Meski demikian, Ditjen Pajak akan segera memiliki sistem perpajakan terpadu atau coretax yang baru. Menurut Iwan, dengan sistem yang bakal dibeli usai Perpres pengadaannya diteken oleh Presiden Jokowi, kemungkinan peretasan akan lebih minim daripada coretax yang dimiliki sekarang.

Founder dan Direktur OnlinePajak Charles Guinot menyatakan, keamanan data pengguna aplikasinya terjamin dengan diadopsinya teknologi ini. Charles menjelaskan,  dalam sistem perpajakan terdapat sejumlah pihak yang terlibat, antara lain Ditjen Pajak, Direktoral Jenderal Perbendaharaan (DJPb), Bank Indonesia, bank persepsi, dan pihak ketiga lainnya seperti jasa penyedia aplikasi ataupun kantor pos.
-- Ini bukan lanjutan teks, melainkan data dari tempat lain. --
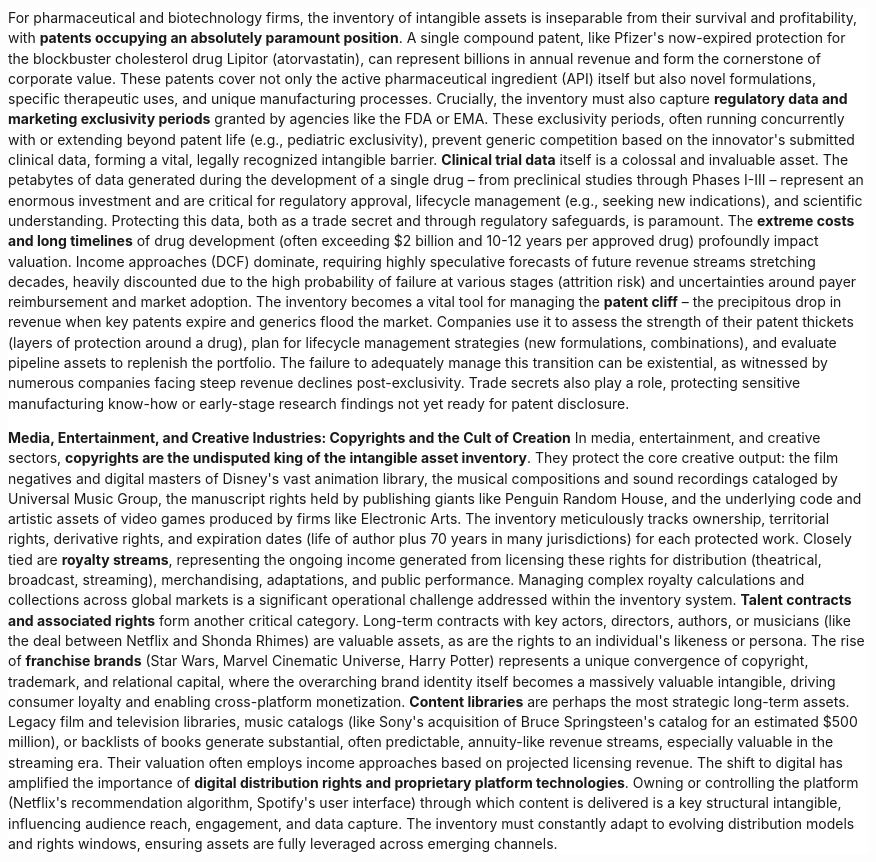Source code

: For pharmaceutical and biotechnology firms, the inventory of intangible assets is inseparable from their survival and profitability, with **patents occupying an absolutely paramount position**. A single compound patent, like Pfizer's now-expired protection for the blockbuster cholesterol drug Lipitor (atorvastatin), can represent billions in annual revenue and form the cornerstone of corporate value. These patents cover not only the active pharmaceutical ingredient (API) itself but also novel formulations, specific therapeutic uses, and unique manufacturing processes. Crucially, the inventory must also capture **regulatory data and marketing exclusivity periods** granted by agencies like the FDA or EMA. These exclusivity periods, often running concurrently with or extending beyond patent life (e.g., pediatric exclusivity), prevent generic competition based on the innovator's submitted clinical data, forming a vital, legally recognized intangible barrier. **Clinical trial data** itself is a colossal and invaluable asset. The petabytes of data generated during the development of a single drug – from preclinical studies through Phases I-III – represent an enormous investment and are critical for regulatory approval, lifecycle management (e.g., seeking new indications), and scientific understanding. Protecting this data, both as a trade secret and through regulatory safeguards, is paramount. The **extreme costs and long timelines** of drug development (often exceeding $2 billion and 10-12 years per approved drug) profoundly impact valuation. Income approaches (DCF) dominate, requiring highly speculative forecasts of future revenue streams stretching decades, heavily discounted due to the high probability of failure at various stages (attrition risk) and uncertainties around payer reimbursement and market adoption. The inventory becomes a vital tool for managing the **patent cliff** – the precipitous drop in revenue when key patents expire and generics flood the market. Companies use it to assess the strength of their patent thickets (layers of protection around a drug), plan for lifecycle management strategies (new formulations, combinations), and evaluate pipeline assets to replenish the portfolio. The failure to adequately manage this transition can be existential, as witnessed by numerous companies facing steep revenue declines post-exclusivity. Trade secrets also play a role, protecting sensitive manufacturing know-how or early-stage research findings not yet ready for patent disclosure.

**Media, Entertainment, and Creative Industries: Copyrights and the Cult of Creation**
In media, entertainment, and creative sectors, **copyrights are the undisputed king of the intangible asset inventory**. They protect the core creative output: the film negatives and digital masters of Disney's vast animation library, the musical compositions and sound recordings cataloged by Universal Music Group, the manuscript rights held by publishing giants like Penguin Random House, and the underlying code and artistic assets of video games produced by firms like Electronic Arts. The inventory meticulously tracks ownership, territorial rights, derivative rights, and expiration dates (life of author plus 70 years in many jurisdictions) for each protected work. Closely tied are **royalty streams**, representing the ongoing income generated from licensing these rights for distribution (theatrical, broadcast, streaming), merchandising, adaptations, and public performance. Managing complex royalty calculations and collections across global markets is a significant operational challenge addressed within the inventory system. **Talent contracts and associated rights** form another critical category. Long-term contracts with key actors, directors, authors, or musicians (like the deal between Netflix and Shonda Rhimes) are valuable assets, as are the rights to an individual's likeness or persona. The rise of **franchise brands** (Star Wars, Marvel Cinematic Universe, Harry Potter) represents a unique convergence of copyright, trademark, and relational capital, where the overarching brand identity itself becomes a massively valuable intangible, driving consumer loyalty and enabling cross-platform monetization. **Content libraries** are perhaps the most strategic long-term assets. Legacy film and television libraries, music catalogs (like Sony's acquisition of Bruce Springsteen's catalog for an estimated $500 million), or backlists of books generate substantial, often predictable, annuity-like revenue streams, especially valuable in the streaming era. Their valuation often employs income approaches based on projected licensing revenue. The shift to digital has amplified the importance of **digital distribution rights and proprietary platform technologies**. Owning or controlling the platform (Netflix's recommendation algorithm, Spotify's user interface) through which content is delivered is a key structural intangible, influencing audience reach, engagement, and data capture. The inventory must constantly adapt to evolving distribution models and rights windows, ensuring assets are fully leveraged across emerging channels.
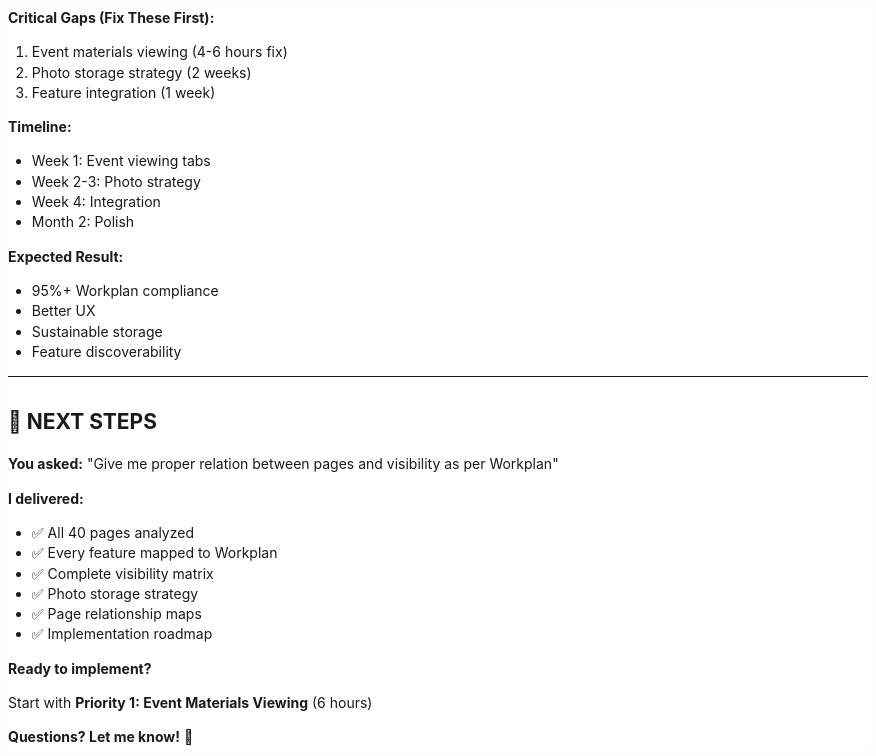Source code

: **Critical Gaps (Fix These First):**
1. Event materials viewing (4-6 hours fix)
2. Photo storage strategy (2 weeks)
3. Feature integration (1 week)

**Timeline:**
- Week 1: Event viewing tabs
- Week 2-3: Photo strategy
- Week 4: Integration
- Month 2: Polish

**Expected Result:**
- 95%+ Workplan compliance
- Better UX
- Sustainable storage
- Feature discoverability

---

## 🚀 NEXT STEPS

**You asked:** "Give me proper relation between pages and visibility as per Workplan"

**I delivered:**
- ✅ All 40 pages analyzed
- ✅ Every feature mapped to Workplan
- ✅ Complete visibility matrix
- ✅ Photo storage strategy
- ✅ Page relationship maps
- ✅ Implementation roadmap

**Ready to implement?** 

Start with **Priority 1: Event Materials Viewing** (6 hours)

**Questions? Let me know!** 🎯
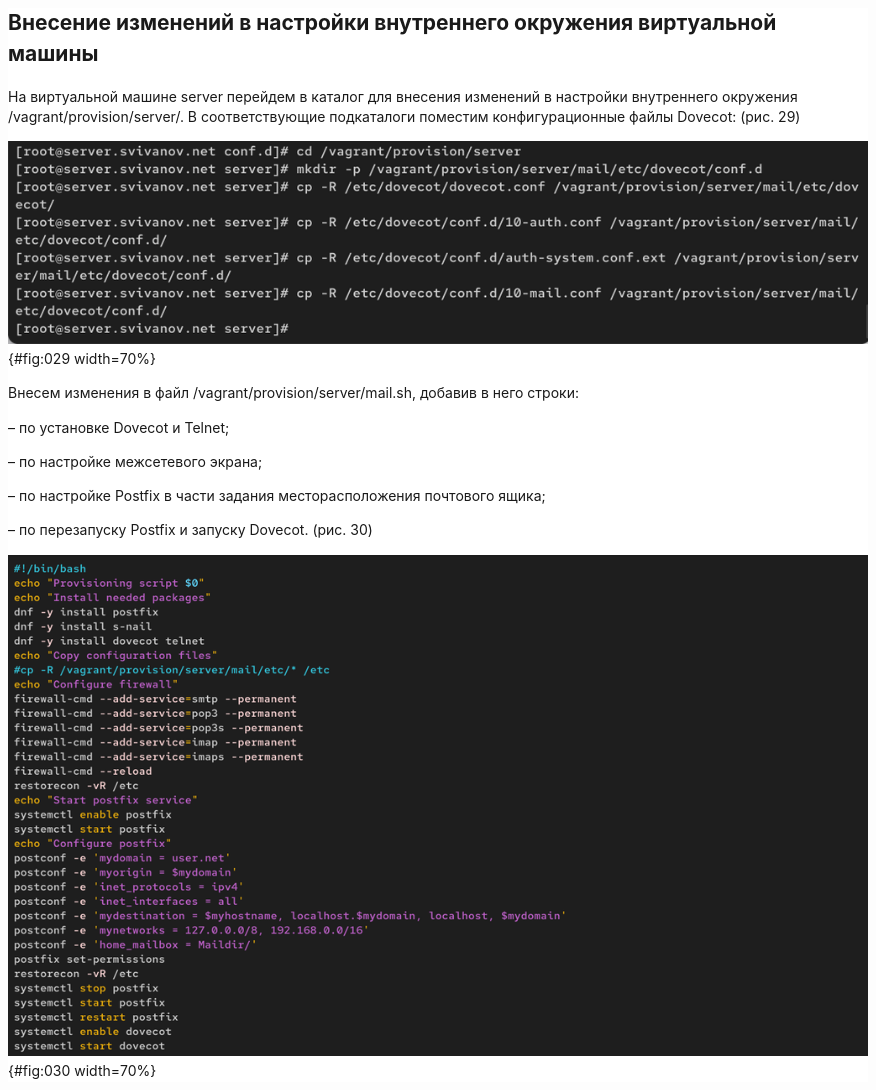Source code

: ## Внесение изменений в настройки внутреннего окружения виртуальной машины

На виртуальной машине server перейдем в каталог для внесения изменений в настройки внутреннего окружения /vagrant/provision/server/. В соответствующие
подкаталоги поместим конфигурационные файлы Dovecot: (рис. 29)

![Замена конф. файлов](image/29.png){#fig:029 width=70%}

Внесем изменения в файл /vagrant/provision/server/mail.sh, добавив в него
строки:

– по установке Dovecot и Telnet;

– по настройке межсетевого экрана;

– по настройке Postfix в части задания месторасположения почтового ящика;

– по перезапуску Postfix и запуску Dovecot. (рис. 30)

![Редактирование mail.sh](image/30.png){#fig:030 width=70%}
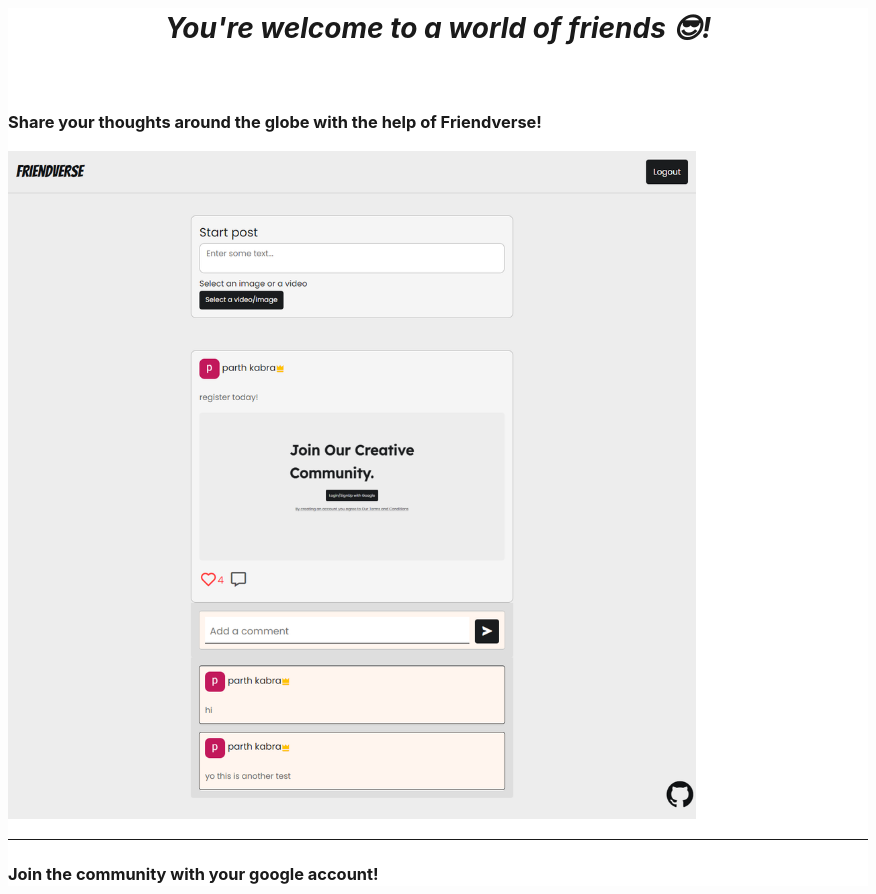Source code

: <h1 align="center">
<i>You're welcome to a world of friends 😎!</i>
</h1>
<br>
<h3>Share your thoughts around the globe with the help of Friendverse!</h3>
<a href="https://friendverse-parthkabra.vercel.app/"><img width="80%" alt="main page" src="preview.png"></a>

<hr>

<h3>Join the community with your google account!</h3>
Proses di antara pihak-pihak ini terbilang cukup rumit dan rentan terhadap kesalahan dan kurang transparan, baik dari segi aliran informasi maupun dananya, karena keterbatasan sistem informasi dan teknologi yang dipakai oleh berbagai pihak maupun sinergi antar sistem tersebut.

Di saat-saat mendekati tenggat waktu, banyak pula orang mengakses fasilitas pembayaran pajak secara bersamaan. Permasalahan yang sangat sering terjadi adalah mengenai kapasitas server yang terbatas. Hal ini yang menyebabkan seluruh proses aliran pembayaran pajak menjadi sulit untuk disesuaikan kapasitasnya sesuai dengan kebutuhan yang tiba-tiba meningkat maupun berkurang.

Karena sifatnya yang transparan, permanen, dan harus divalidasi secara konsensus, teknologi blockchain menjadikan setiap transaksi yang melibatkan pihak-pihak itu menjadi lebih akurat, cepat, transparan, aman dan sesuai dengan peraturan yang berlaku.

“Masing-masing pihak akan memiliki catatan dari setiap proses dan dapat saling mengecek keberlangsungan pembayaran pajak. Namun data wajib pajak dapat tetap dijamin kerahasiaannya karena kita tetap dapat memilih data-data apa saja yang akan dimasukkan dalam jaringan yang kita buat,” papar Charles.

Probabilitas diretas kecil

Anggota Komite Asosiasi Blockchain Indonesia Steven Suhadi mengatakan, blockchain memang lebih kecil kemungkinannya untuk diretas ketimbang teknologi yang memiliki pendekatan sentralistik. Sebab, teknologi ini terdiri atas blok-blok yang sulit diretas.

Jika ada peretas, maka harus meretas blok-blok sebelumnya untuk bisa bisa mengambil data di satu blok yang lain. “Bukan berarti tidak mungkin diretas, tapi probabiliasnya kecil sekali,” ucapnya.